Zeno’s latest project is a collaboration with Seoul-based biotech company Biographene on nanoparticles that can interact with proteins and lipids on cell membranes to treat Parkinson’s disease.
Zeno, who joined USC Viterbi in the fall of 2020, was recently awarded the USC Provost’s Assistant Professor Fellowship.
It was during Zeno’s undergraduate studies at the University of Nevada, Reno, after working as a tutor, that he began considering a career in academia.
“I really developed a passion for teaching, education and helping others, and I knew I wanted to become a professor,” Zeno said.
In his senior year, he took a class in bioengineering, which set him on a path to his future career in biophysics, a field that uses the tools of physics to solve biological problems. He dove further into this area during his graduate studies at the University of California, Davis, and his postdoctoral research at the University of Texas at Austin, where his work on protein and lipid interactions in cell membranes was published in the journal Nature.
As Zeno’s interest in human biology grew, so did an interest in understanding and pushing the limits of human physical achievement. He fell into the sport of powerlifting during graduate school and has competed in various competitions around the country. His personal-best lifts could see Zeno carrying the equivalent of a large tiger, with a bench press record of 500 pounds, and squat and deadlift bests of 680 pounds.

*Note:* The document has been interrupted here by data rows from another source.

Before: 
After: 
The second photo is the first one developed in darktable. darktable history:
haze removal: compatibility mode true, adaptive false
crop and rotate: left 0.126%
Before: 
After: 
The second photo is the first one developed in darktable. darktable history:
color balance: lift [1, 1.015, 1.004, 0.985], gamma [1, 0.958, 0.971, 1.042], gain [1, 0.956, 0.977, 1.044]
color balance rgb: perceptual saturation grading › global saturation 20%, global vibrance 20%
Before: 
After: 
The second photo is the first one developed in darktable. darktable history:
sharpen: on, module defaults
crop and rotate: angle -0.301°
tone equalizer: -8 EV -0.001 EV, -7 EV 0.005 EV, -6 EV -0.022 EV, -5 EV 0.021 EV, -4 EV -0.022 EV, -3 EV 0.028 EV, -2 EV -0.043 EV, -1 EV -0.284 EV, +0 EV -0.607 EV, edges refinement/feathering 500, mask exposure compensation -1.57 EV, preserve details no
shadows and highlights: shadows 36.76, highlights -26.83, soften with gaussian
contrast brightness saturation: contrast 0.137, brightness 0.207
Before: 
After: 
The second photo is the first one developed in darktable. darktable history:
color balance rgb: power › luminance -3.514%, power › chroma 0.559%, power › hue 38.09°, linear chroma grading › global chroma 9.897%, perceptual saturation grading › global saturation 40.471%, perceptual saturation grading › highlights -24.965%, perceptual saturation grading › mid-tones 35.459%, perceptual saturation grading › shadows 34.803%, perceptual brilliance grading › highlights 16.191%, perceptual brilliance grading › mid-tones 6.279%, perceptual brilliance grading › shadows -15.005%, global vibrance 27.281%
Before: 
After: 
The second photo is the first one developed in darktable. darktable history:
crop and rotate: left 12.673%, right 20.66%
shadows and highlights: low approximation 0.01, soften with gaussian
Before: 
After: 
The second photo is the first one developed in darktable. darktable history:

“During grad school is a time when you get more control over your schedule, so that’s when I started working out. I noticed that I was just better at lifting weights than I was at running on the treadmill,” Zeno said. “I was squatting one day and someone said, ‘You’re pretty strong. Ever consider doing a powerlifting competition?’” I didn’t know what that was, and so I looked it up and thought I could do that for fun.”
While the pandemic has put his competition career on hold, Zeno recently ventured back into his COVID-safe gym.
“I’ve definitely been out of practice over the last year, but it’s all coming back. It’s all muscle memory,” Zeno said.